The finding that amphetamine use may permanently raise diastolic blood pressure is of great significance. It had been previously recognised that while stimulants were in the patient’s system, heart rate and blood pressure were elevated, leading to the associated risks of heart attacks and strokes. But it was assumed that when the short-term stimulant effects wore off the cardiovascular system returned to normal.
However, the most startling finding was that past stimulant use increased the probability of an ADHD child falling behind at school by a massive 950%. This finding completely undermines the hypothetical ‘educational benefits’ basis of medicating for ADHD.
Initially, pro-medication proponents on the committee that commissioned the report claimed that the outcomes for the medicated ADHD children were most probably worse than those for un-medicated ADHD children because they had more ‘severe ADHD’. However, an analysis of the children’s data at age five established that there were no statistically significant differences in developmental, behavioural and health measures before the children were medicated (Department of Health, 2010a: p21).
As with all studies there are limitations with this study. While the sample size (131) was small; ‘it was larger than those in many short-term studies that supported the use of stimulants as a safe and effective treatment for children with ADHD’ (Department of Health, 2010b). Although the evidence now available from the Raine Study data review does not prove that amphetamines cause failure at school and permanent cardiovascular damage, it is compelling real world data free of design bias.
Conclusions and implications
WA’s history as the world’s first ADHD hot spot to see a massive decline in child prescribing rates offers valuable insights into the consequences of diagnosing and prescribing for ADHD.

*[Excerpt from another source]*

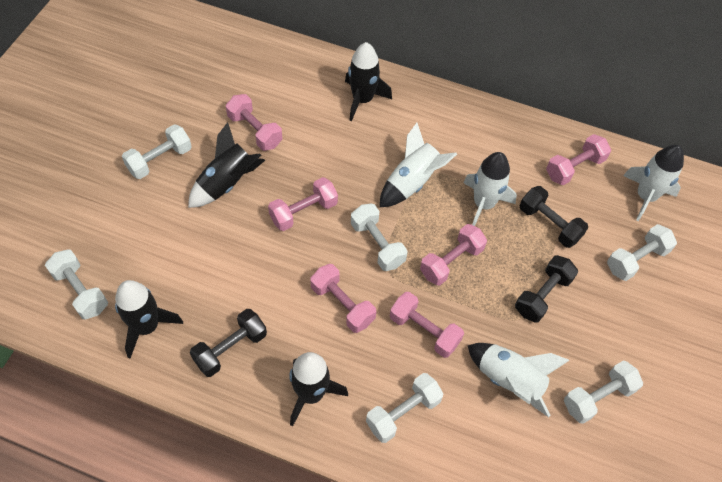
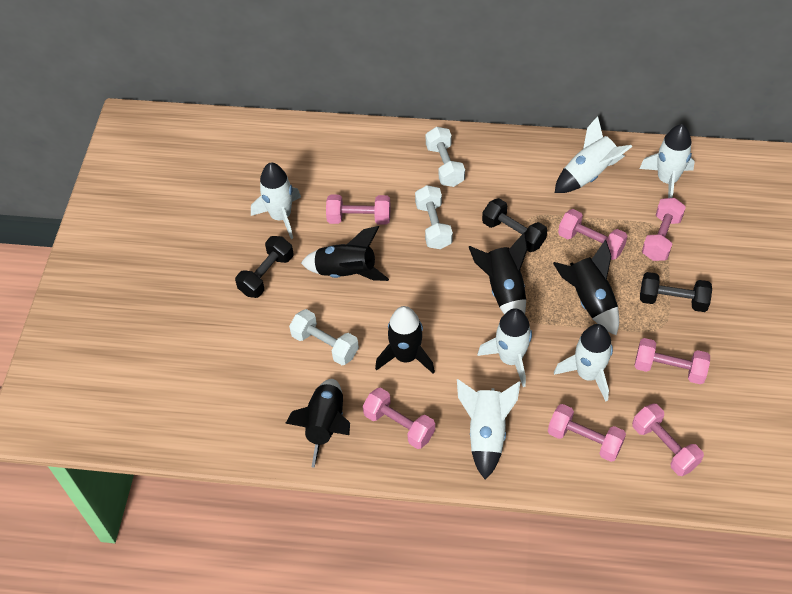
black rocket: 4 -> 5
pink dumbbell: 6 -> 7
white dumbbell: 6 -> 3
white rocket: 4 -> 6

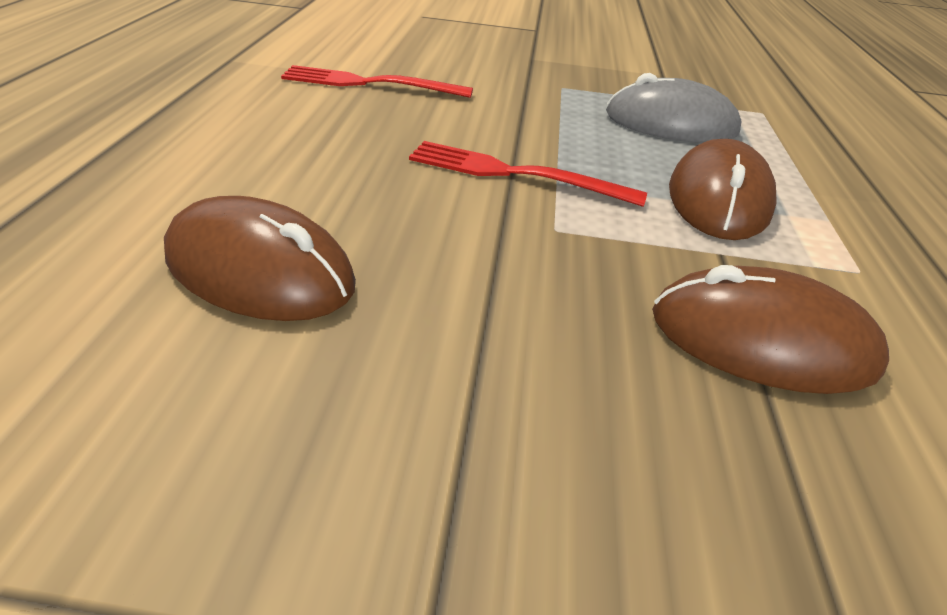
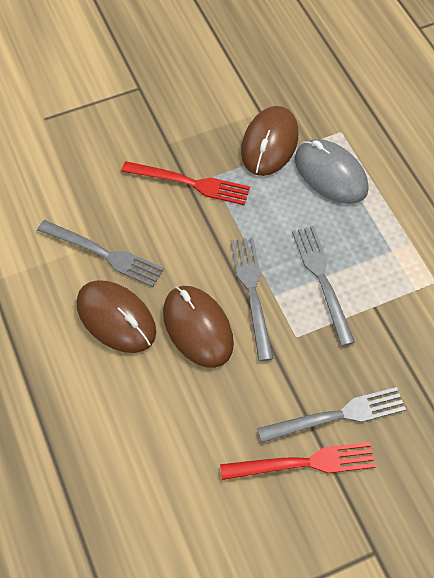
grey fork: 0 -> 4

The imposition of tighter accountability measures and changes in the panel oversighting ADHD prescription approvals in 2003 was followed by a 60-70% decline in ADHD child prescribing and a 50%+ fall in teenage amphetamine abuse rates. In addition the unique data from the Raine Study indicates children diagnosed ADHD who are treated with stimulants may be at significantly higher risk of permanent adverse cardiovascular and poor educational outcomes than never medicated ADHD diagnosed children.
In conclusion, WA’s unique experience indicates that in the absence of effective external controls, enthusiastic prescribers may create a child ADHD epidemic which facilitates the widespread abuse of prescription amphetamines and exposes children to the risk of permanent cardiovascular damage and academic failure.
Footnotes
Declaration of interest
Martin Whitely (MW) is a Labor Member of the WA Parliament and a member of Drug Free Attention Difficulties Support Inc (DFADS), a non-profit support group for parents of children with attention difficulties. MW was a co-opted member of the WA Parliament
Inquiry into ADHD. From 2005 to 2010 MW was a member of the WA Ministerial Committee on ADHD established to implement the recommendations of the 2004 parliamentary inquiry. In 2005 the Citizens Commission on Human Rights (CCHR) paid airfares and accommodation expenses (estimated $5000) to enable MW to speak in Los Angeles on WA’s experience of ADHD. MW is not a member of CCHR or any affiliated organisations and has attended no other CCHR events. MW wrote Speed up and Sit Still- the controversies of ADHD diagnosis and treatment (UWA Publishing 2010). All author’s entitlements are donated to DFADS. MW perceives no conflicts of interest.